I did not investigate this deeper yet but it was a surprising find. Imagine you have a program that does not call setColor() (not that unlikely as one could be using setColorOnFace() exclusively although I think this is not common). I will use as example a completely empty sketch (it has the same effect even in actual programs it seems):
Sketch uses 1888 bytes (32%) of program storage space. Maximum is 5888 bytes.
Global variables use 690 bytes (67%) of dynamic memory, leaving 334 bytes for local variables. Maximum is 1024 bytes.
Now lets do a small adjustment with no actual noticeable change:
Sketch uses 1706 bytes (28%) of program storage space. Maximum is 5888 bytes.
Global variables use 690 bytes (67%) of dynamic memory, leaving 334 bytes for local variables. Maximum is 1024 bytes.
Somehow, ADDING a call to setColor() results in a 4% IMPROVENT in storage usage! That is what I call something counter-intuitive. I wonder what the compiler is doing.
And, BTW, this is what I currently get with my upcoming custom blinklib.
Without setColor():
Sketch uses 1776 bytes (30%) of program storage space. Maximum is 5888 bytes.
Global variables use 690 bytes (67%) of dynamic memory, leaving 334 bytes for local variables. Maximum is 1024 bytes.
With setColor():
Sketch uses 1584 bytes (26%) of program storage space. Maximum is 5888 bytes.
Global variables use 690 bytes (67%) of dynamic memory, leaving 334 bytes for local variables. Maximum is 1024 bytes.
Ok, this one was interesting enough to tempt me to break my general “stop worrying and trust the compiler” rule. Luckily is is an easy one.
TL;DR
The compiled setColor() function is called 5 times internally in the blinklib code, and each time it is inlined. Adding the 6th call in the setup() function causes the compiler to stop inlining it and instead have only one copy of the function and 6 calls. Since the function is 30 bytes long, this ends up being smaller in total size even with the overhead of the calls.
void __attribute__ ((noinline)) setColor( Color newColor) {
…and the size of an empty sketch drops from 1888 to 1696 bytes.
So should we add the noline to the next version of blinklib?
Probably not. I’ve spent countless hours trying to manipulate the compiler, with mixed results at best. You need to look no further than this very function to see my past failures…
// This at least gets the semantics right of coping a snapshot of the actual value.
blinkbios_pixel_block.pixelBuffer[face].as_uint16 = newColor.as_uint16; // Size = 1940 bytes
// This BTW compiles much worse
// *( const_cast<Color *> (&blinkbios_pixel_block.pixelBuffer[face])) = newColor; // Size = 1948 bytes
I also specifically remember trying a memcpy() here and it was both bigger and also has the wrong semantics.
Also, realistically adding the noinline is unlikely to make any practical program smaller since it only matters when there are no other calls to setColor(). It is possible that it could also unintentionally make real programs longer. It is also ugly since it is compiler specific and ad-hoc.

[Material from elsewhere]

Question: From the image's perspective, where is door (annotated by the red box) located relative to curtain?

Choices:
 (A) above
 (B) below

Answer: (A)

If I had it all to do over again, maybe I would use some templates for the color conversion stuff so that the computations would compile away in the cases of compile-time known colors. But who knows, maybe that would be worse.

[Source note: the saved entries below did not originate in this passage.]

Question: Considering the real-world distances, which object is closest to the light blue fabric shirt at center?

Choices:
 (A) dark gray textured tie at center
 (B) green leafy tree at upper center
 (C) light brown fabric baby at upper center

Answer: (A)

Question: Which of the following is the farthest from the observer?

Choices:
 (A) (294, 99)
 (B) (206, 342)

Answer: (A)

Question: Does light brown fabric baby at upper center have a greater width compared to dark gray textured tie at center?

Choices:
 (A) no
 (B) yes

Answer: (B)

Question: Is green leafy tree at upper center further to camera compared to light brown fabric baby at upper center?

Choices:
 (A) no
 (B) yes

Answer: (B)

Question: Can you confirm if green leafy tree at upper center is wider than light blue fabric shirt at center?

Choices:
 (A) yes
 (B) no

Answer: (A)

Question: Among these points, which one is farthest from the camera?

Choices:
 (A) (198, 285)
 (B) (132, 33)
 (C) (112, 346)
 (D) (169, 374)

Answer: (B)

I fully agree with this BUT tweaking compiler/linker flags to control inlining (and other things) is a perfect valid way to achieve the same benefits (that might even extend to other functions, not only to setColor()). Unfortunatelly it appears that unless you want to go the makefile way, there is no way to pass extra flags using Arduino IDE (there might be with VSCode but I did not try it yet).
Check out the platform.txt file. you should be able to easily customize compiler and linker settings in there. gcc also has many “modifiers” that you can use to change the way individual functions are compiled. LMK if you find any impactful win-win changes so we can propagate them upstream!
So, there are only 2 flags I think might be considered:
-fno-inline-small-functions: As the name implies this trades speed for size by not inlining small functions but, in a platform like Blinks, speed is usually not the most pressing aspect. I enabled this and will be trying different programs to see if I notice anything. This will have the effect of what you did manually (setColor() will not be inlned…
-fno-tree-scev-cprop: This has small benefits whenever you have nested loops. It juts vectorizes the outer loop. There are really no drawbacks in this one (and it saves 2 extra bytes on blinklib ).
Both flags will also help with more complex games that would have a considerable amount of functions and all kinds of face-iterating loops.
Ok, after more testing, forget it. These flags actually make the situation worse on bigger programs (where space is actually a bigger issue). As we can not set flags per project in an easy way, I guess pursuing this is a wild goose chase as most optimizations only really work well for one type of program than another and the ones that would help generally are usually already enabled with -Os.